-- start Records for the exercise --
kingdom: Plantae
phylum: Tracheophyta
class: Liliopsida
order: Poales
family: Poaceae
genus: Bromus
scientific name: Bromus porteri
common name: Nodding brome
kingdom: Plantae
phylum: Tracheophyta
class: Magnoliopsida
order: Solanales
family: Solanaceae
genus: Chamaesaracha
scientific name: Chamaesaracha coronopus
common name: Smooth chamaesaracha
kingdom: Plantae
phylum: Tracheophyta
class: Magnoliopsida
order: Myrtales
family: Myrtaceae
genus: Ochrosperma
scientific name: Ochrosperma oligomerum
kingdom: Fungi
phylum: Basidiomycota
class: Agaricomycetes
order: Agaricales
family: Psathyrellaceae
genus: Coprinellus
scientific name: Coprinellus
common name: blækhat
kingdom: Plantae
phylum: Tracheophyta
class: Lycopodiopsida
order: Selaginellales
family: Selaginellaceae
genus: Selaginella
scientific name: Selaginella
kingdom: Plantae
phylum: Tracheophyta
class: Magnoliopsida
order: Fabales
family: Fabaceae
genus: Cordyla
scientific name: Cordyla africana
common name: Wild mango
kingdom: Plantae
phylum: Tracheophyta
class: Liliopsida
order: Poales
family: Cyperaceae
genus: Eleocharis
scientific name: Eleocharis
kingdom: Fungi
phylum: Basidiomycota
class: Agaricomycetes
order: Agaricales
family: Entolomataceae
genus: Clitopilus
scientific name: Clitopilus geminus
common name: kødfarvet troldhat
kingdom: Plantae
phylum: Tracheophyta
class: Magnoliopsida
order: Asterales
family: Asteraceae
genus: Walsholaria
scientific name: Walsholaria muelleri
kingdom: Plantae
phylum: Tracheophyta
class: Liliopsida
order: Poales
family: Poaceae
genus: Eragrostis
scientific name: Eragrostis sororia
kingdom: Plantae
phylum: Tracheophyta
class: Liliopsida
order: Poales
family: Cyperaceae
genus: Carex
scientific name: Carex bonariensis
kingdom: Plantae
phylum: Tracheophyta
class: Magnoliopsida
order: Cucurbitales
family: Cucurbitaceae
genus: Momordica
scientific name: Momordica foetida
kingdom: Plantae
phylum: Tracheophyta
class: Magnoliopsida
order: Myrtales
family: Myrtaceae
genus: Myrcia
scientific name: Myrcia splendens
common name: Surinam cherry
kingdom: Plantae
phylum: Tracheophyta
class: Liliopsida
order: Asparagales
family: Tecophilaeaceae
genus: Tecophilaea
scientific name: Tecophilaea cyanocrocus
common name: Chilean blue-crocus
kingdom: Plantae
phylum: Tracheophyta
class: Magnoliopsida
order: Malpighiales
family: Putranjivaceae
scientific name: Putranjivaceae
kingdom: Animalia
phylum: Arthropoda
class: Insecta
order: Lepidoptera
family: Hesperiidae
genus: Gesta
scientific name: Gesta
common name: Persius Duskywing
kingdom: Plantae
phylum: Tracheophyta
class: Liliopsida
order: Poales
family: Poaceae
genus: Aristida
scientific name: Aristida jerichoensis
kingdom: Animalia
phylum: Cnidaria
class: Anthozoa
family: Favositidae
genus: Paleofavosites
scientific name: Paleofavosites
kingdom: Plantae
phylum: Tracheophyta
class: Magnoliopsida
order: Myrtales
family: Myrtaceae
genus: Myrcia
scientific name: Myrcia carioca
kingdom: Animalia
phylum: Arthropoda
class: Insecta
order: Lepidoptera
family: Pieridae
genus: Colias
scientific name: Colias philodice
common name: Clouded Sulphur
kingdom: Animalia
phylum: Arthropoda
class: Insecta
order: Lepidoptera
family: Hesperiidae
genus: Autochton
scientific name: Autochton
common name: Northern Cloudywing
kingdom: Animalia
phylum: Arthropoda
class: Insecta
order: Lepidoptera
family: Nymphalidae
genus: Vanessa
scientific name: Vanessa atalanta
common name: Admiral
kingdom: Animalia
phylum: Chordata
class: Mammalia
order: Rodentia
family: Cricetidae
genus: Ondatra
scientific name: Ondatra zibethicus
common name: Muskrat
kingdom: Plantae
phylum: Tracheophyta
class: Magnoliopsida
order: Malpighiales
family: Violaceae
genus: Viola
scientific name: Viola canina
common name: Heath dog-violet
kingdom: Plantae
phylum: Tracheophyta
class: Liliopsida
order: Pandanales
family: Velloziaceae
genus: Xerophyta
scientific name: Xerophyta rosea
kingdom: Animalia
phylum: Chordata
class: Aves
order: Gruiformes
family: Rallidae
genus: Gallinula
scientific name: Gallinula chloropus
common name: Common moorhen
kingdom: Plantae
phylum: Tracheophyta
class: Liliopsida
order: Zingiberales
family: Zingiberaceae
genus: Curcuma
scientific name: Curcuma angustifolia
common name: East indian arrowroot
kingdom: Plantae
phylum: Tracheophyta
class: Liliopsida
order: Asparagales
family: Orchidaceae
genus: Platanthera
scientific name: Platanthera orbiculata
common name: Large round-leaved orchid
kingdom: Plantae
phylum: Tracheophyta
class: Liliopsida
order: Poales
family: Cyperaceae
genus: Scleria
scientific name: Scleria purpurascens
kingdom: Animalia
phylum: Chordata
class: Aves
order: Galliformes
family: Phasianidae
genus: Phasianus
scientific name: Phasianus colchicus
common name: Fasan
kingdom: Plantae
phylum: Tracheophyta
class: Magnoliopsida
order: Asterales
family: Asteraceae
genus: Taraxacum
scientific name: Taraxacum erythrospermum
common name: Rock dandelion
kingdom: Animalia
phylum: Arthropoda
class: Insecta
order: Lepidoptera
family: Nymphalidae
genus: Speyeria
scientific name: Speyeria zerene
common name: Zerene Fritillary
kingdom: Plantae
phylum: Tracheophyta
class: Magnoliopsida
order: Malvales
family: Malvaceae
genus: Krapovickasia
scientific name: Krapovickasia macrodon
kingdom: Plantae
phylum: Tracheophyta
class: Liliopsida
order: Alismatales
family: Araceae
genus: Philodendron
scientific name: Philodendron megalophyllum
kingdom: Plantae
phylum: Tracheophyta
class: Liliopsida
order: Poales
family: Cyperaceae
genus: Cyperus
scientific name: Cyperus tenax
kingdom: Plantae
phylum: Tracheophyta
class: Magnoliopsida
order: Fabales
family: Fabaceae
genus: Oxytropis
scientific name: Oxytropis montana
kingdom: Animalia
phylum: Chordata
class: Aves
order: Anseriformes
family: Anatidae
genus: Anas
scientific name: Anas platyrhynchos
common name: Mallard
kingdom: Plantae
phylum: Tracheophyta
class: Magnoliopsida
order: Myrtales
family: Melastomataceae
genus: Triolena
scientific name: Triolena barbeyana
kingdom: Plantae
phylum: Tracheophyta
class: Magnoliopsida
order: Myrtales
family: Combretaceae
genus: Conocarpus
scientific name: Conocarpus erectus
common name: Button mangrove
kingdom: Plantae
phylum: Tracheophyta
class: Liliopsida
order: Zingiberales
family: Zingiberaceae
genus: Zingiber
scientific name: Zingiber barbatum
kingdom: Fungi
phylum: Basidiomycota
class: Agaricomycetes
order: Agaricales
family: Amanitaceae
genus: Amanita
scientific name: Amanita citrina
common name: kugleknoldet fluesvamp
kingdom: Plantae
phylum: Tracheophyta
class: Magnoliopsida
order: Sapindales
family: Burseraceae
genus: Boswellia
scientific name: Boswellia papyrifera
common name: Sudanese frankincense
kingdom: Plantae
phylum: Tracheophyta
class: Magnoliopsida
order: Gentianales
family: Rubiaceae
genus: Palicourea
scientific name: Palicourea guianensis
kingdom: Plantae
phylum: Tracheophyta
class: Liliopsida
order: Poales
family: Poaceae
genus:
-- end Records for the exercise --
■ What to do
Rename "common name" to "vernacular name" in the stretch from the start of the items through the line that contains "genus: Walsholaria", and write out those lines again with nothing else changed.

■ Answer for this exercise
kingdom: Plantae
phylum: Tracheophyta
class: Liliopsida
order: Poales
family: Poaceae
genus: Bromus
scientific name: Bromus porteri
vernacular name: Nodding brome
kingdom: Plantae
phylum: Tracheophyta
class: Magnoliopsida
order: Solanales
family: Solanaceae
genus: Chamaesaracha
scientific name: Chamaesaracha coronopus
vernacular name: Smooth chamaesaracha
kingdom: Plantae
phylum: Tracheophyta
class: Magnoliopsida
order: Myrtales
family: Myrtaceae
genus: Ochrosperma
scientific name: Ochrosperma oligomerum
kingdom: Fungi
phylum: Basidiomycota
class: Agaricomycetes
order: Agaricales
family: Psathyrellaceae
genus: Coprinellus
scientific name: Coprinellus
vernacular name: blækhat
kingdom: Plantae
phylum: Tracheophyta
class: Lycopodiopsida
order: Selaginellales
family: Selaginellaceae
genus: Selaginella
scientific name: Selaginella
kingdom: Plantae
phylum: Tracheophyta
class: Magnoliopsida
order: Fabales
family: Fabaceae
genus: Cordyla
scientific name: Cordyla africana
vernacular name: Wild mango
kingdom: Plantae
phylum: Tracheophyta
class: Liliopsida
order: Poales
family: Cyperaceae
genus: Eleocharis
scientific name: Eleocharis
kingdom: Fungi
phylum: Basidiomycota
class: Agaricomycetes
order: Agaricales
family: Entolomataceae
genus: Clitopilus
scientific name: Clitopilus geminus
vernacular name: kødfarvet troldhat
kingdom: Plantae
phylum: Tracheophyta
class: Magnoliopsida
order: Asterales
family: Asteraceae
genus: Walsholaria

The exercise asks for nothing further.